While many believe milk is the best calcium source, one cup of cooked rhubarb contains just as much, and it’s actually much better for you. In fact, rhubarb is on the short list with salmon and spinach for the highest amounts of calcium it provides. [source: Food Facts]

So essentially, with a Rhubarb-infused pie, you don’t need to eat any vegetable anymore! My pie will be all you need! Yes!

What’s So Special About Rhubarb Strawberry Pie?

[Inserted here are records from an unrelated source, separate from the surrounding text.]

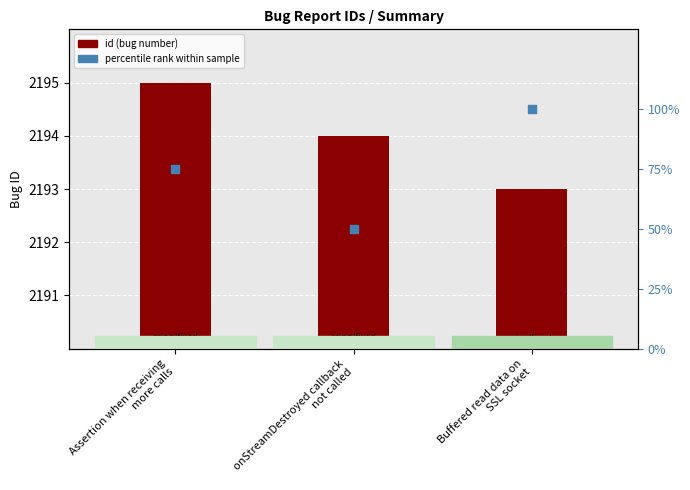

Is the value of id at onStreamDestroyed callback
not called greater than the value of percentile rank within sample at Buffered read data on
SSL socket?

Yes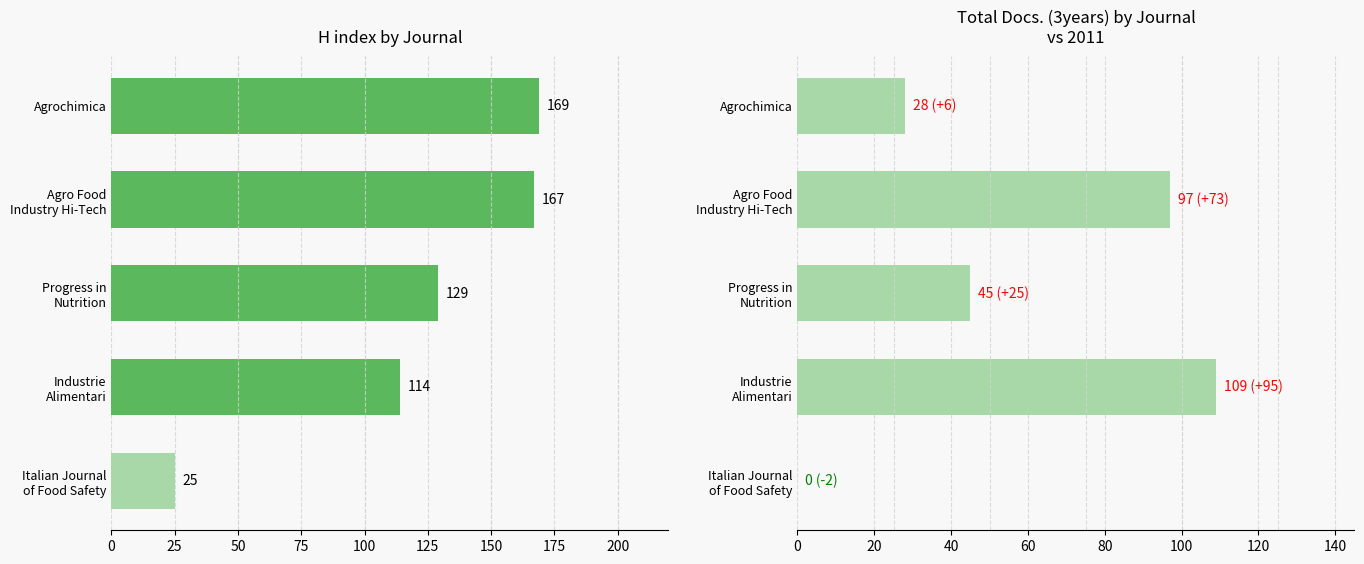

Rank the series by their maximum value, from lowest to highest.

Total Docs. (3years), H index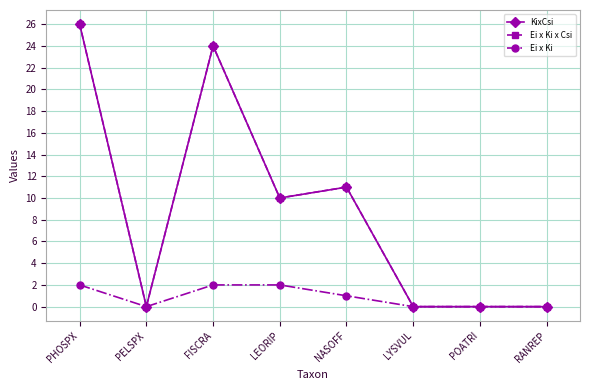

At how many categories does at least one series exceed 14?

2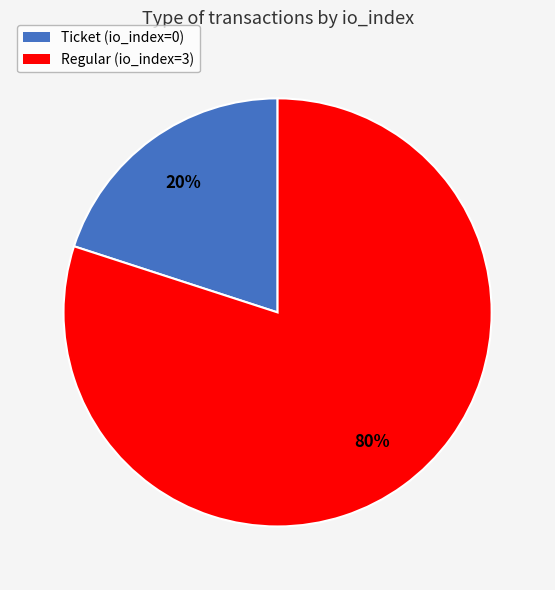

To the nearest percent, what is the difference between the Regular (io_index=3) and Ticket (io_index=0) slice percentages?

60%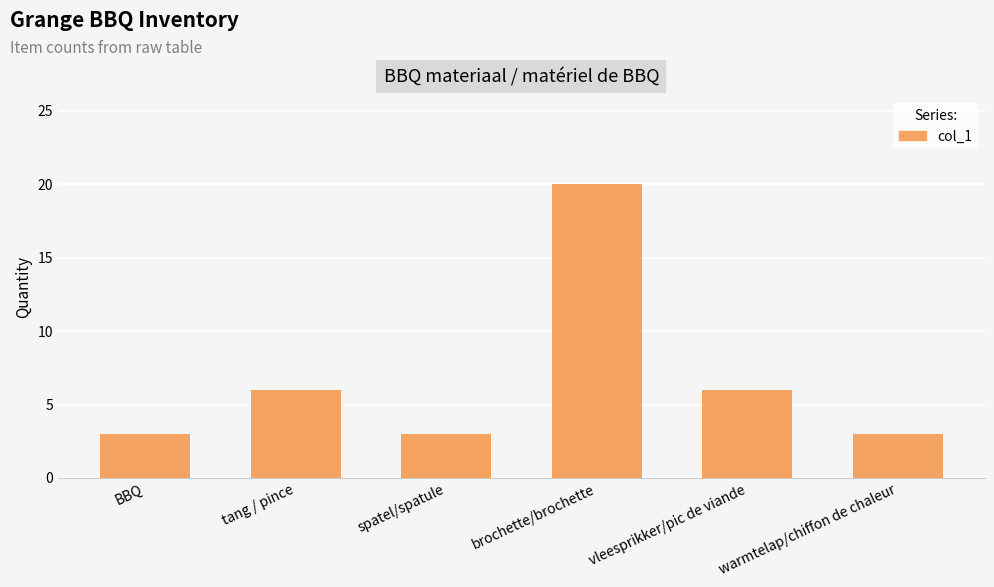

How many bars are there in total?

6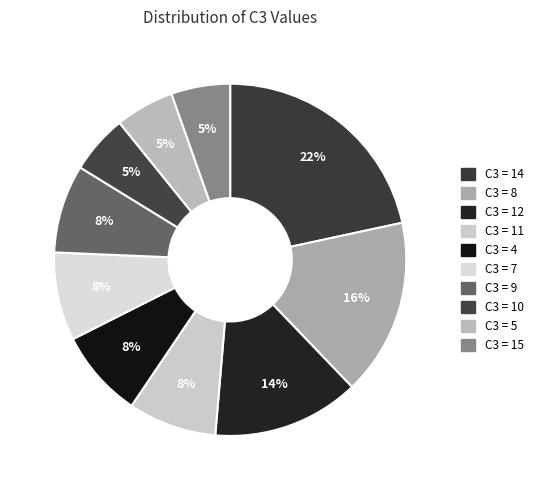

How many slices are in this pie chart?

10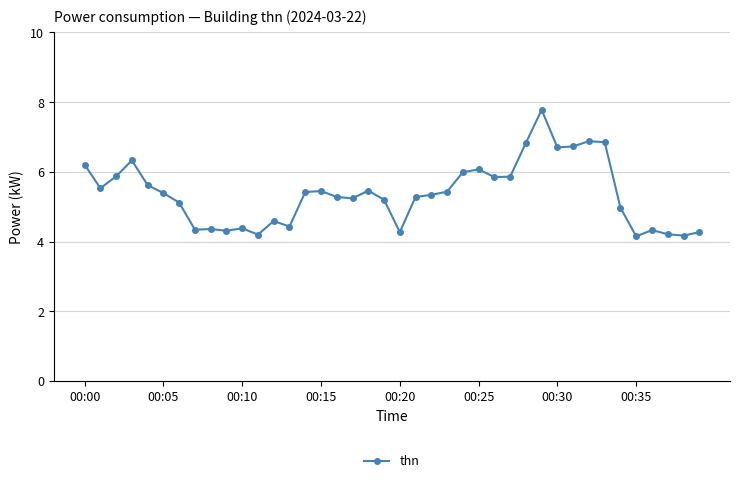

What is the value of the 21st point from the left?

4.3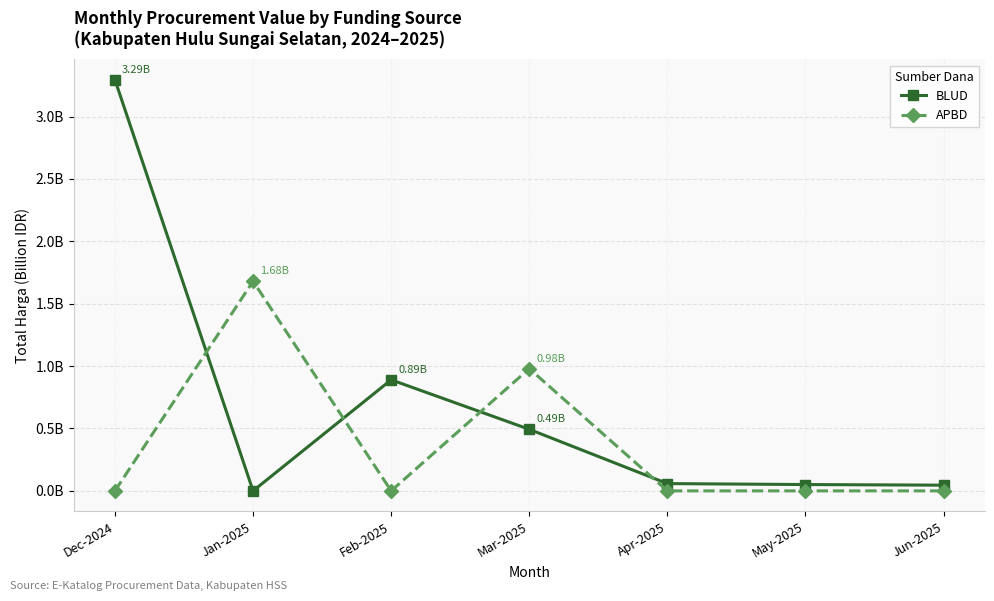

What are all the series names shown in the legend?

BLUD, APBD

Naturally, after having been immersed, body and soul into pie baking over the last 6 months or so, there has been no avoiding discussions and praises ‘belched’ out across the digital landscape on the absolute deliciousness of Rhubarb Strawberry Pie. I mean, people SWEAR by it, with many of my friends proclaiming it easily their most favorite of pie dishes. WTH?! What have I been missing here?
rhubarb strawberry pie
So this weekend – Rhubarb and I will get acquainted, and I can’t wait to share it with you, because that would mean I would’ve already had the opportunity to eat pie and everyone knows I LOVE to eat pie!